Member of the Catalan Parliament
- In office 4 August 2010 – 5 October 2010
- Preceded by: Carme Figueras
- Constituency: Barcelona

Mayor of Gavà
- In office 7 January 1985 – 10 June 2005
- Preceded by: Antonio Rodríguez Aznar
- Succeeded by: Joaquim Balsera García

Member of the Gavà City Council
- In office 23 May 1983 – 10 June 2005

Personal details
- Born: 1958 Gavà, Spain
- Died: 26 July 2021 (aged 62–63) Gavà, Spain
- Party: PSC–PSOE

= Dídac Pestaña Rodríguez =

Spanish politician (1958–2021)

Dídac Pestaña Rodríguez (1958 – 26 July 2021) was a Spanish politician.

==Biography==
A member of the Socialists' Party of Catalonia (PSC-PSOE), Rodríguez served as its Regional Secretary for Baix Llobregat. In the 1983 Spanish local elections, he was elected to the City Council of Gavà, and was appointed Mayor on 7 January 1985 following the resignation of Antonio Rodríguez Aznar. He was re-elected in 1987, 1991, 1995, 1999, and 2003, each time earning an absolute majority. During his tenure the city council maintained a sound budget and strong resources, thanks to industrial and urban development. On 10 June 2005, he resigned and was succeeded by Joaquim Balsera i Garcia.

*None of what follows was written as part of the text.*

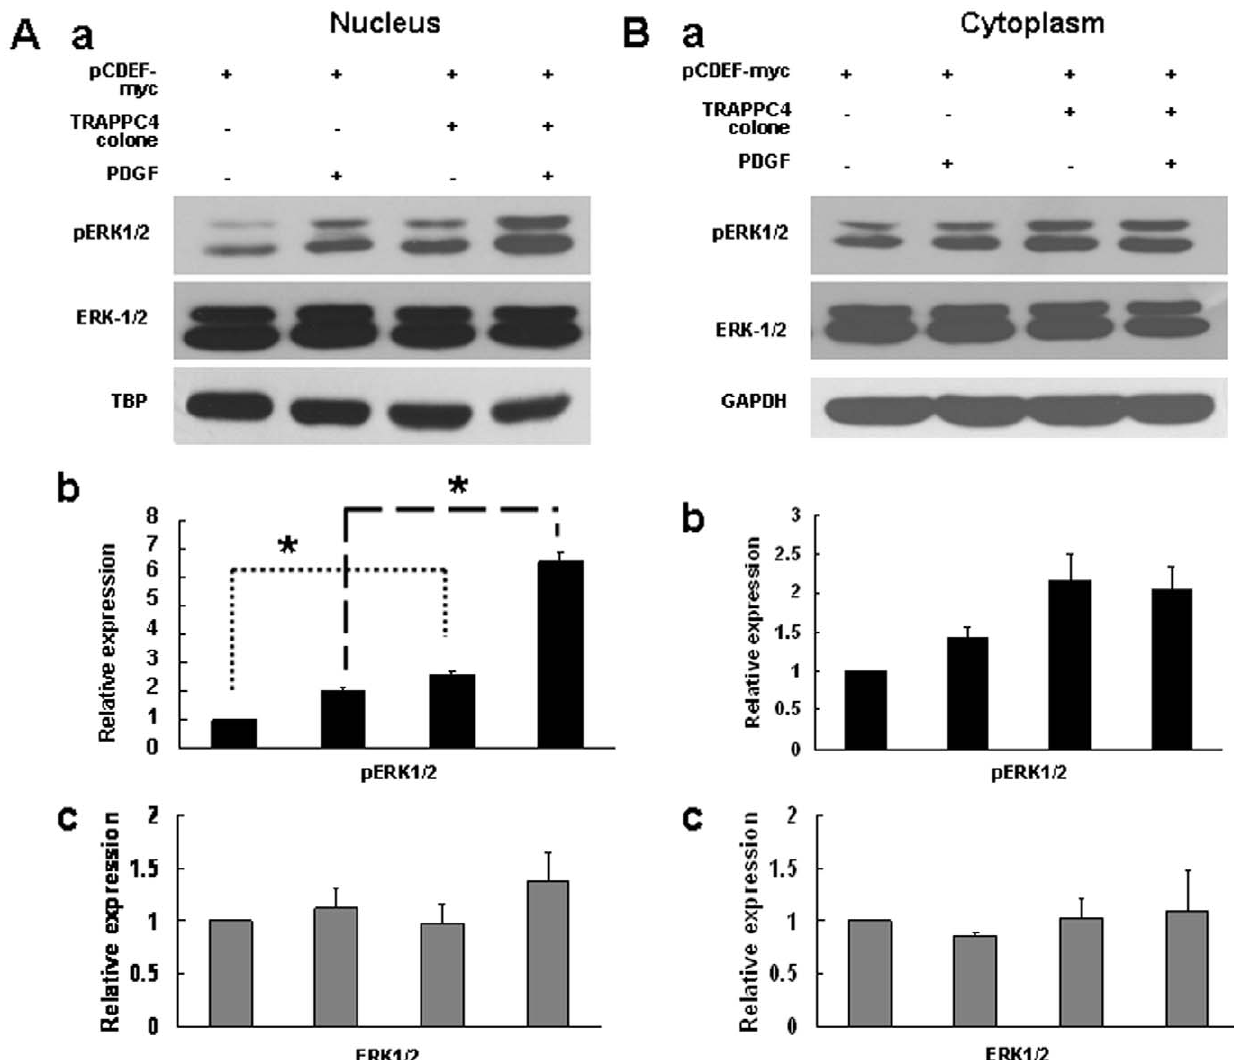
Figure 4. Overexpression of TRAPPC4 increased actived ERK1/2 level in nucleus on SW1116 cell line. SW1116 cells were transfected with pCDEF-myc-TRAPPC4 vector to overexpress TRAPPC4 protein or with pCDEF-myc vector as control; Also cells were treated with PDGF to activate ERK-MAPK pathway, or with its solvent (PBS + 0.1% BSA) as control. Nuclear (A) and cytoplasm (B) extracts were prepared as described in experimental procedures, and equal amounts of protein were analyzed by Western blot analysis using antibodies against phospho-ERK1/2 (pERK1/2), or ERK1/2, or TRAPPC4. The density of the Western blot bands were normalized to the amount of TBP for nuclear protein or GAPDH protein for cytoplasma protein. The data shown are representative of three replicate experiments. *, p ,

From 2003 to 2007, he was executive vice-president of the Commonwealth of Municipalities of the Barcelona Metropolitan Area.

On 4 August 2010, Rodríguez replaced Carme Figueras following her resignation. In 2011, he was appointed vice-president of the Transports Metropolitans de Barcelona, a position he held until his retirement in 2015.

Dídac Pestaña Rodríguez died in Gavà on 26 July 2021.